Segundo a The Defiant, o modelo atual da Aave conta com um comitê responsável por decidir quando e como os recursos do protocolo são usados para recomprar AAVE. Essa abordagem deixa margem para decisões subjetivas e pode gerar incertezas entre os detentores do token sobre a regularidade e o volume das recompras.
O Aavenomics 3.0 propõe encerrar essa estrutura. No novo modelo, o fluxo de receita seria redirecionado automaticamente, sem necessidade de aprovação periódica, tornando o processo mais previsível, transparente e resistente a interferências externas.
A recompra de AAVE passaria a ser executada diretamente por contratos inteligentes, sem a necessidade de um comitê humano tomando decisões caso a caso.
Toda a receita gerada pela Aave — incluindo a da stablecoin GHO — seria destinada por padrão ao programa de recompra, ampliando o volume potencial de tokens adquiridos.
O comitê discricionário que hoje supervisiona as recompras seria aposentado, dando lugar a regras fixas codificadas diretamente no protocolo.
Kulechov apresentou a proposta pelo X na quinta-feira, sinalizando que a discussão ainda está em fase inicial antes de uma eventual votação formal de governança.
Contexto: o que é a Aave e por que isso importa?
A Aave é um dos maiores protocolos de finanças descentralizadas (DeFi) do mundo, permitindo que usuários emprestem e tomem empréstimos de criptoativos sem a necessidade de um banco ou intermediário tradicional.
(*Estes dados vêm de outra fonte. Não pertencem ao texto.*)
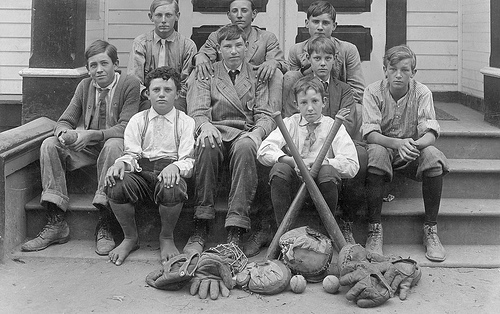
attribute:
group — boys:
[17, 0, 449, 269]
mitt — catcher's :
[191, 255, 235, 300]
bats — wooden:
[274, 110, 358, 273]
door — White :
[174, 0, 429, 80]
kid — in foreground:
[103, 62, 199, 266]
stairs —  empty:
[447, 117, 499, 266]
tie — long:
[92, 86, 111, 128]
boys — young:
[18, 0, 454, 269]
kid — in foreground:
[356, 40, 451, 265]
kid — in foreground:
[259, 85, 361, 242]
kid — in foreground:
[189, 27, 287, 249]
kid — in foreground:
[10, 27, 150, 257]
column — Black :
[8, 8, 107, 160]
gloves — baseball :
[147, 252, 232, 297]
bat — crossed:
[271, 107, 346, 253]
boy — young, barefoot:
[91, 62, 238, 272]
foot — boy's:
[158, 232, 180, 264]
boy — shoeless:
[107, 67, 200, 267]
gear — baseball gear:
[152, 220, 429, 311]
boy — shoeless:
[98, 64, 203, 270]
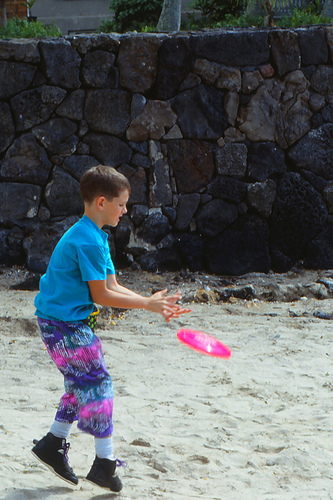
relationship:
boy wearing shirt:
[28, 153, 192, 495] [32, 215, 115, 319]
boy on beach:
[28, 153, 192, 495] [9, 279, 331, 483]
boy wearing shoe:
[28, 153, 192, 495] [29, 430, 79, 485]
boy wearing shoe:
[28, 153, 192, 495] [84, 457, 124, 491]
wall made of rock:
[184, 23, 301, 242] [216, 140, 245, 179]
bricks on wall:
[122, 82, 226, 141] [1, 43, 331, 162]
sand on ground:
[0, 289, 332, 499] [0, 270, 332, 498]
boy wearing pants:
[28, 153, 192, 495] [41, 324, 105, 434]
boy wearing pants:
[28, 153, 192, 495] [42, 309, 113, 438]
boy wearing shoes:
[28, 153, 192, 495] [31, 430, 129, 494]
O token AAVE é usado para participação na governança do protocolo — ou seja, detentores do token têm poder de voto em decisões como esta.
A GHO é a stablecoin nativa da Aave, lançada em 2023, cujas receitas de emissão compõem uma parte crescente do caixa do protocolo. Incluir essa fonte no mecanismo de recompra representa uma expansão significativa do volume potencial de recursos alocados ao programa.
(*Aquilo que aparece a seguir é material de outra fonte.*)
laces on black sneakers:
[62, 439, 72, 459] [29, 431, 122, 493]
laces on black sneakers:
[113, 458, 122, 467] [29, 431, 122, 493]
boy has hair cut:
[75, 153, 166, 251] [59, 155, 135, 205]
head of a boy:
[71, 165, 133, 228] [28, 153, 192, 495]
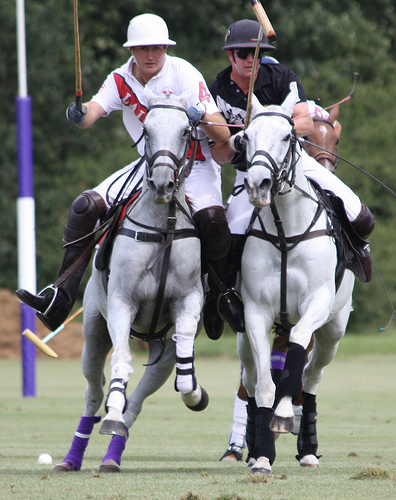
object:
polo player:
[202, 17, 375, 341]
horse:
[221, 87, 355, 476]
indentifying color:
[14, 96, 37, 196]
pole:
[14, 1, 35, 402]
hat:
[120, 12, 179, 50]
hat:
[220, 19, 277, 52]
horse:
[295, 101, 344, 195]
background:
[0, 1, 391, 457]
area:
[0, 352, 394, 496]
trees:
[1, 3, 392, 325]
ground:
[1, 351, 390, 499]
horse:
[50, 86, 208, 472]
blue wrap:
[63, 414, 98, 474]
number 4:
[198, 80, 214, 105]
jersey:
[92, 53, 224, 164]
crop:
[0, 141, 135, 289]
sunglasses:
[234, 47, 263, 59]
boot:
[13, 282, 74, 334]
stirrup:
[31, 283, 62, 319]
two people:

O que é uma recompra de token (buyback)?
Assim como empresas tradicionais recompram suas próprias ações no mercado para reduzir a oferta circulante, protocolos DeFi podem usar suas receitas para adquirir de volta os tokens nativos. O objetivo é beneficiar os detentores existentes ao diminuir a quantidade de tokens disponíveis — um mecanismo que, em tese, reduz pressão vendedora. No modelo proposto pela Aave, esse processo seria automático e contínuo, sem decisões humanas intermediando.
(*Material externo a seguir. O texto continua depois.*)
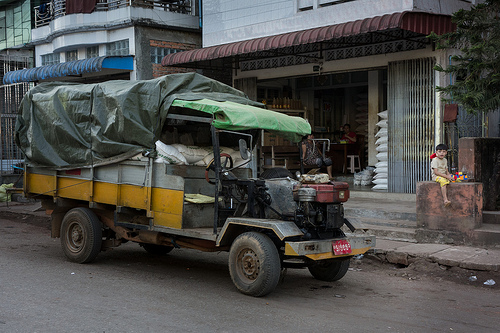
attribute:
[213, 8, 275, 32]
wall — white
A proposta ainda precisa percorrer o processo formal de governança da Aave antes de ser implementada. Isso envolve discussões públicas na plataforma de governança do protocolo, seguidas de uma votação com os detentores de AAVE. A apresentação de Kulechov no X é considerada uma etapa de sinalização — uma forma de antecipar o debate e medir o interesse da comunidade.
📌 Nota editorial
As informações sobre o Aavenomics 3.0 foram originalmente reportadas pela The Defiant, veículo especializado em cobertura de DeFi. A proposta está em estágio inicial e ainda não foi submetida a votação formal pela comunidade Aave.